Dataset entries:
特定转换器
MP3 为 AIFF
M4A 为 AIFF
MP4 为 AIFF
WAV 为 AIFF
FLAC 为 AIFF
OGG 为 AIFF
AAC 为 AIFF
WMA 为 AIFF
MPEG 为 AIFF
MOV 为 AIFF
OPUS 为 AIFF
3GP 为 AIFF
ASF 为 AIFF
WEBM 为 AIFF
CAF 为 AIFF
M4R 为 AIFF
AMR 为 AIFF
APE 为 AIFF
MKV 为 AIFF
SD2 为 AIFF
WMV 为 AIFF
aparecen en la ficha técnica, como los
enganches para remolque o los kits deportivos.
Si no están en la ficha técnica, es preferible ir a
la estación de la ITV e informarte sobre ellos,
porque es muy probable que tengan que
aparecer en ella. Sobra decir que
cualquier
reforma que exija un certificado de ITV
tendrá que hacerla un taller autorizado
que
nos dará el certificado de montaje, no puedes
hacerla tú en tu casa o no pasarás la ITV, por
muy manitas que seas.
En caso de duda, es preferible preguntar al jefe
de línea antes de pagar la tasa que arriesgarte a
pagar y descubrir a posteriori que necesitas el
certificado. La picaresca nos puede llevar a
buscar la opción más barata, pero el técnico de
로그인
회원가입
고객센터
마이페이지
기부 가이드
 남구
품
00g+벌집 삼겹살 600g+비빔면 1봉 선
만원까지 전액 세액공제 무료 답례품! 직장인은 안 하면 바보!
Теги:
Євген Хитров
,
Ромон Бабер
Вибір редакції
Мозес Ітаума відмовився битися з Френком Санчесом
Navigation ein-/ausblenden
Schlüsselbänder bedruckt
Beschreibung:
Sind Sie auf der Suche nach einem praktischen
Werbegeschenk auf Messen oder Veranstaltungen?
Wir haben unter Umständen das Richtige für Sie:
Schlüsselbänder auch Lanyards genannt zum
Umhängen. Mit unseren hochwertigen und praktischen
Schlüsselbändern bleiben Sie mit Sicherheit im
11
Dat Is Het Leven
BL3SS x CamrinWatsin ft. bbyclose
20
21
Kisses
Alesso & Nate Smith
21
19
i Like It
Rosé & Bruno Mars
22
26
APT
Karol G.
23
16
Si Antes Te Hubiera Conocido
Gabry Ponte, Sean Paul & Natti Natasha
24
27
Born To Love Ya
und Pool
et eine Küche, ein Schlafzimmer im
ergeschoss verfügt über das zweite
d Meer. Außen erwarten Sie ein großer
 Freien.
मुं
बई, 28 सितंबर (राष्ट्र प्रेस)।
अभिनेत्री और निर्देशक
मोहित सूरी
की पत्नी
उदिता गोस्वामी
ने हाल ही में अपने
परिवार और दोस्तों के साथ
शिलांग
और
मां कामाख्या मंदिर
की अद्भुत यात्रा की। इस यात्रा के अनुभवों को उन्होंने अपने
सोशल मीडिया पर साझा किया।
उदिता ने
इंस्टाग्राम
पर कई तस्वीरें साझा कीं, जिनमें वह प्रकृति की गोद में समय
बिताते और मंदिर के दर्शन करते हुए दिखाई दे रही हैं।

- **WORK TO BE COMPLETED**:
Pull out all lines from the entries above that include the word "pagar".

- **WRITTEN RESPONSE**:
de línea antes de pagar la tasa que arriesgarte a
pagar y descubrir a posteriori que necesitas el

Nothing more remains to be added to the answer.